Edelweiss MF CEO Radhika Gupta weighed in on the ongoing debate about mid-cap and small-cap SIPs, urging investors to avoid fear-mongering and focus on disciplined, long-term strategies.
Gupta in a post emphasized the importance of maintaining a sensible, diversified approach and holding investments for at least 10 years or more.
ICICI Prudential AMC’s veteran fund manager S Naren, speaking at the IFA Galaxy 2025 event, sparked debate when he advised caution around mid-cap and small-cap investments.
Highlighting the elevated risks in 2025, he described the year as potentially “the most dangerous since the 2008-2010 period.” He noted that while historically, risks were borne by banks and larger institutions, today retail investors shoulder the majority of risks.
Naren pointed out how companies now raise funds directly through equity investors via QIPs and IPOs instead of relying on traditional bank loans, creating a scenario where individual investors bear the brunt of any overvaluation.
Naren also challenged the belief that SIPs are foolproof, stressing that their success depends on market conditions. “SIPs work best in volatile and undervalued asset classes. This is a crucial factor that the mutual fund industry is not considering,” he warned.

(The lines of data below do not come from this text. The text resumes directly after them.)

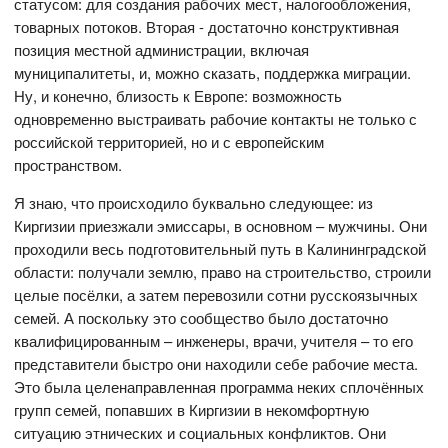
статусом: для создания рабочих мест, налогообложения,
товарных потоков. Вторая - достаточно конструктивная
позиция местной администрации, включая
муниципалитеты, и, можно сказать, поддержка миграции.
Ну, и конечно, близость к Европе: возможность
одновременно выстраивать рабочие контакты не только с
российской территорией, но и с европейским
пространством.
Я знаю, что происходило буквально следующее: из
Киргизии приезжали эмиссары, в основном – мужчины. Они
проходили весь подготовительный путь в Калининградской
области: получали землю, право на строительство, строили
целые посёлки, а затем перевозили сотни русскоязычных
семей. А поскольку это сообщество было достаточно
квалифицированным – инженеры, врачи, учителя – то его
представители быстро они находили себе рабочие места.
Это была целенаправленная программа неких сплочённых
групп семей, попавших в Киргизии в некомфортную
ситуацию этнических и социальных конфликтов. Они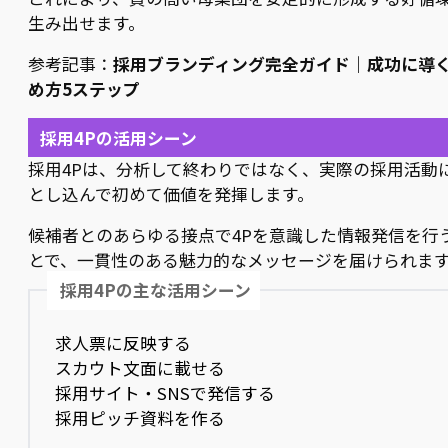
生み出せます。
参考記事：
採用ブランディング完全ガイド｜成功に導
め方5ステップ
採用4Pの活用シーン
採用4Pは、分析して終わりではなく、実際の採用活動
とし込んで初めて価値を発揮します。
候補者とのあらゆる接点で4Pを意識した情報発信を行
とで、一貫性のある魅力的なメッセージを届けられま
採用4Pの主な活用シーン
求人票に反映する
スカウト文面に載せる
採用サイト・SNSで発信する
採用ピッチ資料を作る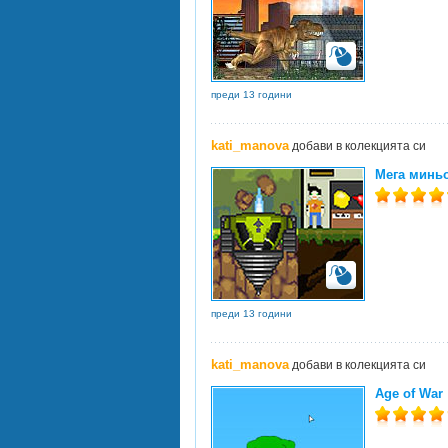
преди 13 години
kati_manova
добави в колекцията си
Мега минь
преди 13 години
kati_manova
добави в колекцията си
Age of War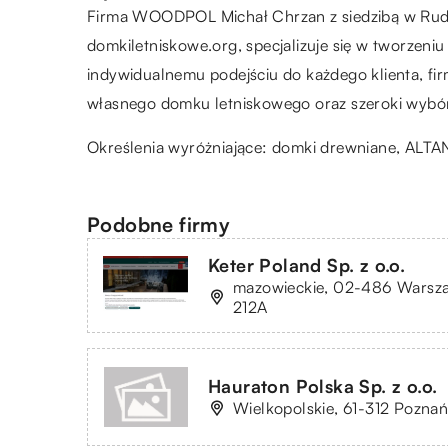
Firma WOODPOL Michał Chrzan z siedzibą w Rudn
domkiletniskowe.org, specjalizuje się w tworzeni
indywidualnemu podejściu do każdego klienta, fi
własnego domku letniskowego oraz szeroki wybór
Określenia wyróżniające: domki drewniane,
ALTA
Podobne firmy
Keter Poland Sp. z o.o.
mazowieckie, 02-486 Warszaw
212A
Hauraton Polska Sp. z o.o.
Wielkopolskie, 61-312 Poznań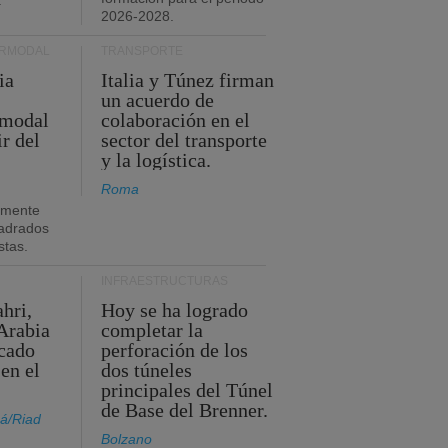
.
2026-2028.
ERMODAL
TRANSPORTE
ia
Italia y Túnez firman
un acuerdo de
rmodal
colaboración en el
ir del
sector del transporte
y la logística.
Roma
amente
adrados
stas.
INFRAESTRUCTURAS
hri,
Hoy se ha logrado
Arabia
completar la
acado
perforación de los
 en el
dos túneles
principales del Túnel
de Base del Brenner.
á/Riad
Bolzano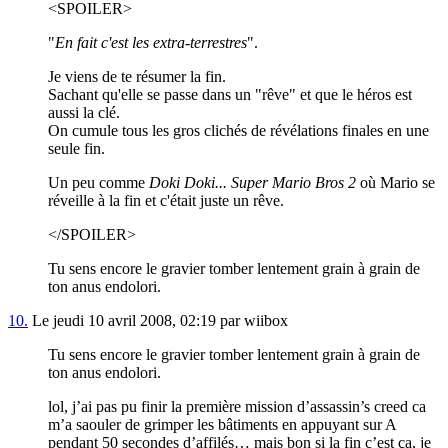
<SPOILER>
"
En fait c'est les extra-terrestres
".
Je viens de te résumer la fin.
Sachant qu'elle se passe dans un "rêve" et que le héros est
aussi la clé.
On cumule tous les gros clichés de révélations finales en une
seule fin.
Un peu comme
Doki Doki... Super Mario Bros 2
où Mario se
réveille à la fin et c'était juste un rêve.
</SPOILER>
Tu sens encore le gravier tomber lentement grain à grain de
ton anus endolori.
10.
Le jeudi 10 avril 2008, 02:19 par wiibox
Tu sens encore le gravier tomber lentement grain à grain de
ton anus endolori.
lol, j’ai pas pu finir la première mission d’assassin’s creed ca
m’a saouler de grimper les bâtiments en appuyant sur A
pendant 50 secondes d’affilés… mais bon si la fin c’est ça, je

He highlighted the high median P/E ratio of 43x in mid- and small-caps and their disproportionate market capitalization growth relative to profit, labeling the current valuations as “unsustainable.” He cautioned that fresh inflows into these segments continue to drive excessive leverage and speculative momentum, further compounding risks. According to him, even long-term SIPs initiated at these valuation levels could struggle to deliver strong medium-term returns unless held for an extended period, such as 20 years or more.
In contrast, Gupta took a more optimistic stance, pointing to Edelweiss’ mid-cap fund performance since its launch in 2007. “Here are the rolling 10-year lump sum returns: the minimum return is 10%, and the minimum SIP return is 8%. Nothing can convince me these are bad numbers. And, by the way, no negative returns in 10 years,” she asserted.
While acknowledging the need for balance, Gupta emphasized that investing in mid- and small-caps is not inherently problematic if done through a reliable fund manager and a long-term strategy.
Gupta urged investors to avoid being swayed by fear and short-term market noise.